◆ **Petikan halaman**
_____

Gambar 2. Struktur Asam Usnat Gambar 3. Struktur Asam galbinat


2.3 Kegunaan Secara Tradisional
Dahulu di Timur Jauh, Usnea filipendula yang dihaluskan digunakan
sebagai obat luka dan terbukti bersifat antibakteri. Senyawa asam usnat (yang
terdapat dalam ekstrak spesis Usnea) saat ini telah digunakan pada salep
antibiotik, deodoran dan herbal tincture. Spesies Usnea juga digunakan dalam
pengobatan Cina, pengobatan homeopathic, obat tradisional di kepulauan
Pasifik, Selandia Baru dan lain benua selain Australia.7
Selain itu, kayu angin (Usnea misaminensis, fam, Usneaceae)

_____

◆ **Cuplikan data**

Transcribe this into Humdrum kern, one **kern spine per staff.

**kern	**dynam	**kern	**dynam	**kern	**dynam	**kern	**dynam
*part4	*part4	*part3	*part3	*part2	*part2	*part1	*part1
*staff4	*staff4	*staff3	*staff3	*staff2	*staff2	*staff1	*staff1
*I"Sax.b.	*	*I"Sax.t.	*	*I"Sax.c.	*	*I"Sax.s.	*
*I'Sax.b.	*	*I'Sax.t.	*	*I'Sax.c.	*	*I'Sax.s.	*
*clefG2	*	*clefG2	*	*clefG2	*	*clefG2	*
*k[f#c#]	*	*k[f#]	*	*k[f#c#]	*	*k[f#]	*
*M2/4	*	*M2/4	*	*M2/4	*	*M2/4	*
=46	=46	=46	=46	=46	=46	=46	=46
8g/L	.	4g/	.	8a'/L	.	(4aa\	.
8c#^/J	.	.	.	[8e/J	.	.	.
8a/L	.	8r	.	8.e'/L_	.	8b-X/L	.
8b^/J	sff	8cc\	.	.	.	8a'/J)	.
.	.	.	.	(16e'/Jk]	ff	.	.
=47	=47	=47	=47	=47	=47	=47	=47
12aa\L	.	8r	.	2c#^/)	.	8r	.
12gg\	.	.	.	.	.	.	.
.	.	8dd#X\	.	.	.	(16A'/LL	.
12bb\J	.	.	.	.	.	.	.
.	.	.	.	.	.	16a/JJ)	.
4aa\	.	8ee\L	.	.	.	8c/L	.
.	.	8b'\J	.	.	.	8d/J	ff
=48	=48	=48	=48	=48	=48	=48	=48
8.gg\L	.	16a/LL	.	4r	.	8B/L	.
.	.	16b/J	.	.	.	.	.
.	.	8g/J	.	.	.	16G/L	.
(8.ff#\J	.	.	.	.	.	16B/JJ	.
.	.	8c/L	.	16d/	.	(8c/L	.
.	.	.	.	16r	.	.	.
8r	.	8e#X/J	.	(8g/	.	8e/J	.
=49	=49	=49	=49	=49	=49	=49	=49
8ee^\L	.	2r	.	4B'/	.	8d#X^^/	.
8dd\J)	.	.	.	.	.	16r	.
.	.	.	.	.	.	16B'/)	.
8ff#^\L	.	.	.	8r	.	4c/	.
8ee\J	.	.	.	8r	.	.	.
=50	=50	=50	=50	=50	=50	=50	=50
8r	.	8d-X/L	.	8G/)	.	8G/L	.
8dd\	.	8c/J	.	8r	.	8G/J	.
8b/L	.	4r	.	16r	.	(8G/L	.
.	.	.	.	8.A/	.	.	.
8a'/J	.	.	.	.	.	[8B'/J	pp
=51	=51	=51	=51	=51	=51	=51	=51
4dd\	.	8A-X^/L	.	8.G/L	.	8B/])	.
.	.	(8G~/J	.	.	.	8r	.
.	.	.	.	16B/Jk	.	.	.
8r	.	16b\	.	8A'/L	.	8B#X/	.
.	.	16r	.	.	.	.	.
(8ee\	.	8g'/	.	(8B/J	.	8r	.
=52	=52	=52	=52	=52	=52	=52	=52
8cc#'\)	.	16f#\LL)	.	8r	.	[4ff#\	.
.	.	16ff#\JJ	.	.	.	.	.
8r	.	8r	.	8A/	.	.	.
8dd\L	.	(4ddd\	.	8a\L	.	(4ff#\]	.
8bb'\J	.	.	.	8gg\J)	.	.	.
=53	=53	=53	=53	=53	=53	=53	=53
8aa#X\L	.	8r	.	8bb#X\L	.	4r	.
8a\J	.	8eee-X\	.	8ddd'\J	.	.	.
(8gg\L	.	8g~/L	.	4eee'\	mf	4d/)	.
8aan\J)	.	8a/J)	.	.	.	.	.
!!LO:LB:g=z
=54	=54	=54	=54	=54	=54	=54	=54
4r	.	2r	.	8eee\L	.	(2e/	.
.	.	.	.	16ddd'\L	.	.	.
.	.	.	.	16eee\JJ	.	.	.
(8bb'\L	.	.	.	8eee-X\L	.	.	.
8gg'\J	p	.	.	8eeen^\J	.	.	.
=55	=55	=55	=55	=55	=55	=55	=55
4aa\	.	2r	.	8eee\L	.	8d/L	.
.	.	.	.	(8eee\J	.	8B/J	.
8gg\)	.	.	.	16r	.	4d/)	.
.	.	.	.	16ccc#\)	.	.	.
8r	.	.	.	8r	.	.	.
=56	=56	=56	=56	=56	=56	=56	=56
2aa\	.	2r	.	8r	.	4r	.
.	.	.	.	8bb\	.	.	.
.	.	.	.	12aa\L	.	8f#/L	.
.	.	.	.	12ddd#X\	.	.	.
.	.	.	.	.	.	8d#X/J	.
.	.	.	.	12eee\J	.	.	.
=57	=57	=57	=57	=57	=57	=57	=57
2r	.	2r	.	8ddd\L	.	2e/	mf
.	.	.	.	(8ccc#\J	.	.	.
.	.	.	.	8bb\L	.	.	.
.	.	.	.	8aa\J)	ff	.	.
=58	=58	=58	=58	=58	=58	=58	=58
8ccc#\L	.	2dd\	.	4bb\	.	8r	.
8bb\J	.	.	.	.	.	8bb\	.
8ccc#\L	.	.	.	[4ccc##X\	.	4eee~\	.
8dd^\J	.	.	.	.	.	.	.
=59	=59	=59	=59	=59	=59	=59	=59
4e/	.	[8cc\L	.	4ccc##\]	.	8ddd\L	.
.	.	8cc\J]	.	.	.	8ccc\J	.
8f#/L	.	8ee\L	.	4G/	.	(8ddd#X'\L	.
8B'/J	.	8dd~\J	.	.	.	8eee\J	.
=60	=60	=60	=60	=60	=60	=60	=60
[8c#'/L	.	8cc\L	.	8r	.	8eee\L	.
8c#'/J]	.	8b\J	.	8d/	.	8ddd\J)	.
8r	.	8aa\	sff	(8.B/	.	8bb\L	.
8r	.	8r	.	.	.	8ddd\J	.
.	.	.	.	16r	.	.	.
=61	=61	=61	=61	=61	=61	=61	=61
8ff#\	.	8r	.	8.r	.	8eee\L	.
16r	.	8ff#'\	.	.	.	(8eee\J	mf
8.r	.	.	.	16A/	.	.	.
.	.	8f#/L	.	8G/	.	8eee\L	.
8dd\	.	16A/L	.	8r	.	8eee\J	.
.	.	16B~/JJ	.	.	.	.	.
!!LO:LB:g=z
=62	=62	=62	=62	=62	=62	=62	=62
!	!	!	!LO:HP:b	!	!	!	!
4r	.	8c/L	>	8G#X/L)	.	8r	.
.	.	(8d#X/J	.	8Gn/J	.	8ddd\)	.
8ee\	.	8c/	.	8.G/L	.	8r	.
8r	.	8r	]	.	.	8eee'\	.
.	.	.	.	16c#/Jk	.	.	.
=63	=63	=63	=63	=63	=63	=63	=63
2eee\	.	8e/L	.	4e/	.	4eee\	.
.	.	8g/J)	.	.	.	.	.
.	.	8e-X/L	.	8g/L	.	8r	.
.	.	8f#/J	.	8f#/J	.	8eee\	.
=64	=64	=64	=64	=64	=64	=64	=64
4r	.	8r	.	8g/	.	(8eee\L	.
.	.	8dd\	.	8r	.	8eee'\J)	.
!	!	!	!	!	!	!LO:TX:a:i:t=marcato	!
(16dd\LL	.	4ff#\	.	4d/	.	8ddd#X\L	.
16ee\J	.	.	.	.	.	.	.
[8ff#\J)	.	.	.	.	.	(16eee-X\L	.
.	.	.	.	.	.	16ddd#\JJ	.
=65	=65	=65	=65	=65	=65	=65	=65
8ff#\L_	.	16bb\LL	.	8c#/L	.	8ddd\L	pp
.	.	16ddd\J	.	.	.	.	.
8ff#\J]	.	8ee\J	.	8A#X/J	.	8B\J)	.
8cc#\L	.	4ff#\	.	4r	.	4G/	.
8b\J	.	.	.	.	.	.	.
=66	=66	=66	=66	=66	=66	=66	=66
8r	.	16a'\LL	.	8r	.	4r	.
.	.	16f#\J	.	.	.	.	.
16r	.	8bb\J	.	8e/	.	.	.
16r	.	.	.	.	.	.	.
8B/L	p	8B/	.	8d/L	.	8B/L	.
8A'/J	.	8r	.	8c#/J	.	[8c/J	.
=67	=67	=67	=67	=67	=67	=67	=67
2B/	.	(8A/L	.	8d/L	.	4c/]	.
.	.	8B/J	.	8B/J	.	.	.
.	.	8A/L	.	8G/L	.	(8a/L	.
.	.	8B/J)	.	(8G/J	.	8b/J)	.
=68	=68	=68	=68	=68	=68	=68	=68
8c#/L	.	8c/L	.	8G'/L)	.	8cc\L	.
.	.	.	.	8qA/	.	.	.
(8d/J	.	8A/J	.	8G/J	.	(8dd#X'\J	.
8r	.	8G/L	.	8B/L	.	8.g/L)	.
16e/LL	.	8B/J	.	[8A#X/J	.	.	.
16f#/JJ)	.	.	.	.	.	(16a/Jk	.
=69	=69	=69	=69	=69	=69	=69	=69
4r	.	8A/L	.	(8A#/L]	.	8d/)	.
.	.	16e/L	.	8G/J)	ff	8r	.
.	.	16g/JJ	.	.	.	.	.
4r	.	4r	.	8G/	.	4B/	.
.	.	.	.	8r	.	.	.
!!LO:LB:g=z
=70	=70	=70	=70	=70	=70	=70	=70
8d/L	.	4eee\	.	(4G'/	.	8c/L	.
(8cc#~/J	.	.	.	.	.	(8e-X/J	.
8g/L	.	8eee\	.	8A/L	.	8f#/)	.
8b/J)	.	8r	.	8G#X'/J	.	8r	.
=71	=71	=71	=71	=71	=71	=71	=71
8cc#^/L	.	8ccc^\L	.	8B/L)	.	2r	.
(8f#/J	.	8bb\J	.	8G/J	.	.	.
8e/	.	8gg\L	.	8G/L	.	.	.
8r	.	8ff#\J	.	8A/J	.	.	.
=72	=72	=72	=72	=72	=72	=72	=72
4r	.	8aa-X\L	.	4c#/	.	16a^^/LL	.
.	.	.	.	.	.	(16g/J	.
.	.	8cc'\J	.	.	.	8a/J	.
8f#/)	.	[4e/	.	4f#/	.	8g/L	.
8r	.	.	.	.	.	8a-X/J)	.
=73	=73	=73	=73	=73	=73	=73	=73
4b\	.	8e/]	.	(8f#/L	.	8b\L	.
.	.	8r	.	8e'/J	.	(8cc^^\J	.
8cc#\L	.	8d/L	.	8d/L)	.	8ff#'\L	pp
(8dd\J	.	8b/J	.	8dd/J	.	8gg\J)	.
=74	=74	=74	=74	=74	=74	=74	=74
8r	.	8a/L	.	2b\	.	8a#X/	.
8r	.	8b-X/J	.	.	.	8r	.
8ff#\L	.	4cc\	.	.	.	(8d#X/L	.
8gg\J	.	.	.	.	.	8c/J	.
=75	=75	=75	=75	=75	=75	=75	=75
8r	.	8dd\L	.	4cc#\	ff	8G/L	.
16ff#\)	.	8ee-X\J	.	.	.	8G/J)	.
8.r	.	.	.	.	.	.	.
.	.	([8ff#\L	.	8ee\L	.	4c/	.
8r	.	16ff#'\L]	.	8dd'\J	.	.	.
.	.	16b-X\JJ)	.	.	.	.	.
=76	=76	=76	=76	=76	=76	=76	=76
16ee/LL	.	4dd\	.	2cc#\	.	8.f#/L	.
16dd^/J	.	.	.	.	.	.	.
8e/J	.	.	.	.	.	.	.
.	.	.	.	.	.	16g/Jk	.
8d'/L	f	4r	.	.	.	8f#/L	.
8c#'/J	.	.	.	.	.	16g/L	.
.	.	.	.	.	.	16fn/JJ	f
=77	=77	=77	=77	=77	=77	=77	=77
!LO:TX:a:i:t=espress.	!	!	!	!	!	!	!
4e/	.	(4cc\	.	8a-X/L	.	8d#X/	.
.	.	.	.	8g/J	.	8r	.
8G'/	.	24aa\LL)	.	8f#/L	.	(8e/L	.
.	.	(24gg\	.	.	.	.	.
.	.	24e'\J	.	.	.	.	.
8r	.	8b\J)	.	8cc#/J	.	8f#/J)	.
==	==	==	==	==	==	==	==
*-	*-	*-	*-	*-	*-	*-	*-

_____

◆ **Tugas Anda**
**a)** Jawab pertanyaan tentang petikan tentang Usnea ini:
(i) Di mana dahulu Usnea filipendula yang dihaluskan dipakai sebagai obat luka?
(ii) Pada produk apa saja senyawa asam usnat kini digunakan?
(iii) Nama ilmiah apa yang dicantumkan untuk kayu angin?
**b)** Ganti sebutan "obat luka" menjadi "penyembuh luka" pada bagian petikan tentang Usnea yang diawali "2.3 Kegunaan Secara" dan berlanjut hingga "misaminensis, fam, Usneaceae)", lalu tuliskan bagian itu.
Jawablah hanya berdasarkan petikan tentang Usnea, bukan entri.

◆ **Jawaban latihan**
**a)**
(i) Di Timur Jauh.
(ii) Salep antibiotik, deodoran, dan herbal tincture.
(iii) Usnea misaminensis.

**b)**
2.3 Kegunaan Secara Tradisional
Dahulu di Timur Jauh, Usnea filipendula yang dihaluskan digunakan
sebagai penyembuh luka dan terbukti bersifat antibakteri. Senyawa asam usnat (yang
terdapat dalam ekstrak spesis Usnea) saat ini telah digunakan pada salep
antibiotik, deodoran dan herbal tincture. Spesies Usnea juga digunakan dalam
pengobatan Cina, pengobatan homeopathic, obat tradisional di kepulauan
Pasifik, Selandia Baru dan lain benua selain Australia.7
Selain itu, kayu angin (Usnea misaminensis, fam, Usneaceae)